Unlike every data driven article, this will not be about tracking your social media metrics or your website traffic. This is about tracking your progress and productivity in general. Over the years, I’ve learned a lot about productivity and myself, but I was only able to learn this from collecting data and looking at what has worked for me and what hasn’t. Being ruthless with my workflow and open to trying new things has massively helped me become more efficient as a person.
When you’re an entrepreneur, efficiency is your most important quality, above all. Efficiency will allow you to maximise your time in ways that your rivals cannot, and gives you an agile edge that competitors envy. This is why I focus on efficiency so much. Time is the most precious un-renewable resource, because when it’s gone, it’s gone; there is no method of gaining that time back no matter how much you move your day around. We all have 24 hours in a day, so wouldn’t you want to make sure that every single day counts?
I’m also very aware of the toxic habit tracking can become, so we’re looking at this as a method to create new habits and work towards three major goals in your life. Three is a magic number because it’s manageable, easy to remember and also gives your brain two other things to obsess about. If you have always wanted to become a professional artist, you have to start by painting regularly; not just thinking about it, but actually doing it. After a year of painting just one canvas a week, you’d have painted 52 pieces. Slow and steady win the race with consistent but small steps.
See how the dots connect ⠟
One of the biggest benefits for me is looking back at what has worked. I’m always trying new things – new apps, new work flows, new methods. If you don’t track what works and what doesn’t work, you’ll never really know if things worked at all, leaving you in the dark on where you’re making progress.
Tracking always feels like unnecessary work but when you track what you’ve done in the day and then look at your month, you’ll start to see trends. Maybe you’re more of an afternoon or after 2 coffees worker (like me), or maybe you’re super productive in the mornings and sluggish at the afternoons. Once you know this, you can plan your day around your productivity high points. If you didn’t know this, then you won’t be able to plan around it. And now that you know when you’re most productive for your deep work, you can plan your mindless admin work (you know the type, when you can essentially remove your brain and still be able to do it) for your more unproductive times. But without the data, you’ll never know.
That feel great factor 🤩
I’m a complete weirdo so I get excited by seeing all the things I’ve done and how productive I have been; or on the flip side, how disappointed about how much wasted time I’ll never get back. Nothing beats flipping back through the diary, seeing all the work you have done, and how effective you’ve been.
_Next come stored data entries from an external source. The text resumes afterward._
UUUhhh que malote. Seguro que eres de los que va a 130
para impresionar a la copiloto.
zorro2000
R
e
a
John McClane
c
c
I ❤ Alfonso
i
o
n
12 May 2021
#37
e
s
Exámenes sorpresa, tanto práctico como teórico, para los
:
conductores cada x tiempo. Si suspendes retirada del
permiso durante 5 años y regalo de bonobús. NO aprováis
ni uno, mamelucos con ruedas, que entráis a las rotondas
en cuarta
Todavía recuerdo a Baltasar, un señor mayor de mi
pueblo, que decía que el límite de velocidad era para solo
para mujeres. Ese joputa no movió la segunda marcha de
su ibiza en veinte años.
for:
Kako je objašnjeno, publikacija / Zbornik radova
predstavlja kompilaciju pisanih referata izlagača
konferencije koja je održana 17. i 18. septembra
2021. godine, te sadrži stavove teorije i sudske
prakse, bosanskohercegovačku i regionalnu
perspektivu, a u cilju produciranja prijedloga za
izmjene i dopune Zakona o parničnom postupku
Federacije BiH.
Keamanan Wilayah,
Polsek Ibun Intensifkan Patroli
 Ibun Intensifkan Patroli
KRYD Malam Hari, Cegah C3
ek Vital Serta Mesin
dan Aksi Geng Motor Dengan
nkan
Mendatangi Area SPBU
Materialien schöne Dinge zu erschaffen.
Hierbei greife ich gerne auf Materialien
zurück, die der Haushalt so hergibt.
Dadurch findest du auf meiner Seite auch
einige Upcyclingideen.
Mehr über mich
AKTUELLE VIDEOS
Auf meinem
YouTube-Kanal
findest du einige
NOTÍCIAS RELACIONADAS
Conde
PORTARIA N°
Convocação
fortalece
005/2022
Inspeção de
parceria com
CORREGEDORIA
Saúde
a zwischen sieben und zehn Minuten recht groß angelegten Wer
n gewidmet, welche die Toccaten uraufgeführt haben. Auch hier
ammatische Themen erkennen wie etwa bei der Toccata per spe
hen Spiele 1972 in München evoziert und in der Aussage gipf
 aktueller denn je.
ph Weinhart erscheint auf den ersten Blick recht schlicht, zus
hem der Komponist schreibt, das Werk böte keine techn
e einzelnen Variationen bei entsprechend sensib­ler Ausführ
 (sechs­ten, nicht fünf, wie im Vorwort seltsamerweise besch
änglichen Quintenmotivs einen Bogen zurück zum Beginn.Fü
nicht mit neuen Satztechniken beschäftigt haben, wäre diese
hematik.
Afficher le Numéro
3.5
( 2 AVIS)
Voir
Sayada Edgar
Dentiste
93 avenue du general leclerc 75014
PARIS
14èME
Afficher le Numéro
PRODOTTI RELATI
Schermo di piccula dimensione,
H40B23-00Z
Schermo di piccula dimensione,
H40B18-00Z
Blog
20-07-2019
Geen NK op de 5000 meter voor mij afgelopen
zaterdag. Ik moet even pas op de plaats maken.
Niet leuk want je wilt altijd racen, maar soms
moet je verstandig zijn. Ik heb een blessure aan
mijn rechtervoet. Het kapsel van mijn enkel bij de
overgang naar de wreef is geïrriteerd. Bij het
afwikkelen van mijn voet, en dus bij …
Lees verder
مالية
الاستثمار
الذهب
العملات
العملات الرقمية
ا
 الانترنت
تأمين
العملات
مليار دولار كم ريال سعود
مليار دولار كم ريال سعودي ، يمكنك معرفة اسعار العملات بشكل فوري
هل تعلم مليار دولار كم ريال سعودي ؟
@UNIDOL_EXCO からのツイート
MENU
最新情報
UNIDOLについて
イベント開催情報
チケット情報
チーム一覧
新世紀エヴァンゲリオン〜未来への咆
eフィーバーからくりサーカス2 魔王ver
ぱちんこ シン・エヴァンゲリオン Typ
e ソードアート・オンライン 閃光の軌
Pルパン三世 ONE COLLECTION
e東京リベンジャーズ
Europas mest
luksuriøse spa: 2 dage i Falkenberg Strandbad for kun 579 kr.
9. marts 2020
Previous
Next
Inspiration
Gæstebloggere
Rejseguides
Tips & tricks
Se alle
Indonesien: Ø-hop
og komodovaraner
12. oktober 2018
Don’t fall down the rabbit hole! 🕳🐇
While I love tracking my progress on pretty much everything, I also don’t fixate on it. I use my goal posts as a strong indicator of where I need to be, but I’m not beating myself up if I miss it, or if I forget to track it. There are a million things you can track, and a tracked life can get very exhausting. You have to track your finances, your calories, your time, your mileage, your exercise, your heart rate and how many times a day you 💩. It’s overwhelming just thinking about it, which is why you only do it to create your baseline and ensure that you’re staying on track.
For instance, I’m a writer and word counts matter. I have to make sure that I get a certain word count in daily to keep on top of my work, both personal and paid. So that gets tracked. But I also track my hourly Linkedin prowl, because I’m incredibly inconsistent with that, so I track it to make sure that I stay on top of it and create a habit (I’m notorious for my clinical inability to create habits, hence my aggressive time planning). But I do not manually track my heart rate, or my calories, or bowel schedule, because while I understand these are all very trackable things, it can be a wormhole of instant gratification and time consumption. And to be honest, unless it’s a thing that you’re focusing on right now (and you should only really have three of those at any given time), it doesn’t need to be tracked.
I use the Done app to track milestones. It’s lovely and colourful with a very simple interface. Currently, I’m focused on my daily word count to build a more consistent writing schedule; my daily sales outreach to try to get into a habit of not avoiding the thing I hate the most; and weekly exercise, because in my head I do five sessions a week when in reality that’s actually per month, so we’re trying to rebuild that routine coming out of lockdown.
Now go out there, pick three things to focus on and get to tracking that progress!